If you lead an organization that offers a 401(k) savings program, you are part of America’s retirement planning system, a vast and fragmented collection of employers, professionals, and service providers who claim to know the secret to successful retirement planning: accumulating wealth.
Is your company’s 401(k) program really preparing your employees for their retirement years? Could it be reinforcing dangerous myths about retirement planning? Could it be masking problems that your employees won’t discover until years later, problems that could cause them to look back with disappointment at the way your company prepared them for retirement?
Researchers say yes.
Two Transamerica studies looking at retirement planning revealed several fascinating findings. One, employers are a vital resource for employees to turn to when it comes to help with retirement planning; and two, the efforts of employers are woefully inadequate. Employees consider the availability of a 401(k) plan to be an important consideration in choosing their employer.
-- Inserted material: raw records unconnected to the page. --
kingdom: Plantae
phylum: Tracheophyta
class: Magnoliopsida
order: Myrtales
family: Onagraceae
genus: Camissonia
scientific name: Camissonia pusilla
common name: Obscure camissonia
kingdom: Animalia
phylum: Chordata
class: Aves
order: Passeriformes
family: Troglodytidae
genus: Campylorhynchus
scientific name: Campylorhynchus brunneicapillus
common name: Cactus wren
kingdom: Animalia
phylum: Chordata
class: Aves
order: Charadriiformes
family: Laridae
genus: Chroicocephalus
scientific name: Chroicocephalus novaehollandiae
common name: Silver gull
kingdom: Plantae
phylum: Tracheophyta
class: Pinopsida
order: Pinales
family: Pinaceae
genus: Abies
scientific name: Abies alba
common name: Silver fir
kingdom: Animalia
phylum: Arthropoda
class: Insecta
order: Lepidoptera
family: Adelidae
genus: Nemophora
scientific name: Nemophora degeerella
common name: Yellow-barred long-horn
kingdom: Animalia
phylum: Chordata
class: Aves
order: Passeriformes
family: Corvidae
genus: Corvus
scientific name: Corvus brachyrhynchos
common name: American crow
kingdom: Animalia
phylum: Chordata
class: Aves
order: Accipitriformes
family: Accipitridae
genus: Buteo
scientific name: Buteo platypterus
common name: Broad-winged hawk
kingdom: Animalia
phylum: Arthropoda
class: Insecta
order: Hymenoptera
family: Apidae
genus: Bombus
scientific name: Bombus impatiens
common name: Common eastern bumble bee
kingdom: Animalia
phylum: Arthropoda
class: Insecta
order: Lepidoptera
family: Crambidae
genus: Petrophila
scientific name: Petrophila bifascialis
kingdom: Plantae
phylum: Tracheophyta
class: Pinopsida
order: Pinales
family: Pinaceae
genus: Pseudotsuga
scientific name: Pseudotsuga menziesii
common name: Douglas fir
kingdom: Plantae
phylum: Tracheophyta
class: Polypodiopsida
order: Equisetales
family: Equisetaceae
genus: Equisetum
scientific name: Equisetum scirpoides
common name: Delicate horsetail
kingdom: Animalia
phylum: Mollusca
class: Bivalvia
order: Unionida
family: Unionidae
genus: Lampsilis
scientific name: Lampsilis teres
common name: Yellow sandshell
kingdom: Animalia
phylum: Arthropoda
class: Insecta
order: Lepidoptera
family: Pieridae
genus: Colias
Yet, two-thirds of the participants, all retirees in the studies, said that their most recent employers did “nothing” to help pre-retirees transition into retirement. Sixteen percent were “not sure” what their employers did.
The Transamerica studies went on to say that, despite the reality that most people in America rely on employee benefit plans to prepare for retirement, few are “very confident” about retirement. When asked about their greatest retirement fears, retirees most frequently cited declining health that requires long-term care (47 percent) and a reduction in or elimination of Social Security (47 percent). Losing their independence (38 percent) and outliving their savings and investments (37 percent) were also often cited retirement fears.
I’ve spent my career as an elder law attorney serving as a first responder of sorts to older adults for whom these fears have become reality. I’ve seen the terror in their eyes as they face the prospect of going broke paying for long-term care. I’ve listened to them express their disbelief that their retirement years were turning into a nightmare, even though they had a large nest egg, all the right legal documents, and long-term care insurance.
According to research conducted by Amos Bailey and VJ Periyakoil at Stanford University, though most Americans hope to be able to live out their lives in their own homes, the reality is that less than 30 percent will be able to do so. Retirees have a 70 percent chance of being somewhere other than home when they take their last breath. They will likely be living in a long-term care facility, such as a nursing home, hospital, or hospice house. In a 2001 article published in the New England Journal of Medicine, researchers Amy D. Sullivan, Katrina Hedberg, and David Hopkins revealed that retirees who fall ill have a 69 percent chance of becoming a burden on their families. Studies conducted in 2015 by Sudipto Banerjee reveal that the majority of people who deal with incapacity will lose assets to uncovered medical and long-term care costs.
Together, I call this trifecta of problems “retirement plan failure.”
Could the retirement planning education offered by employers be contributing to what amounts to a national epidemic of retirement plan failure? In my opinion, the answer is yes.
Retirement planning education delivered in the workplace tends to be traditional advice, which is almost always financial in nature. Traditional retirement planning advice overlooks the reality that planning efforts need to be coordinated across five areas of life: health, housing, financial, legal, and family. This omission creates gaps that almost always result in retirement plan failure. In my book Your Retirement: Dream or Disaster?, I address this concept of retirement plan failure at length, including causes, contributing factors, and remedies.
If your organization is serious about offering benefit programs that enable you to attract and retain the best talent, enhance your stand-alone 401(k) with a comprehensive retirement education program that shows your employees to how avoid retirement plan failure. In the process, you will be doing your part to dispel the most dangerous myth of all: that a healthy nest egg is the only prerequisite for a successful retirement. The fact that 70 percent of Americans are unable to live out their last days in the own homes is proof positive that the current retirement planning paradigm is missing the mark. It is time to rethink how we guide employees through the retirement planning journey. As CEOs, let’s lead the way.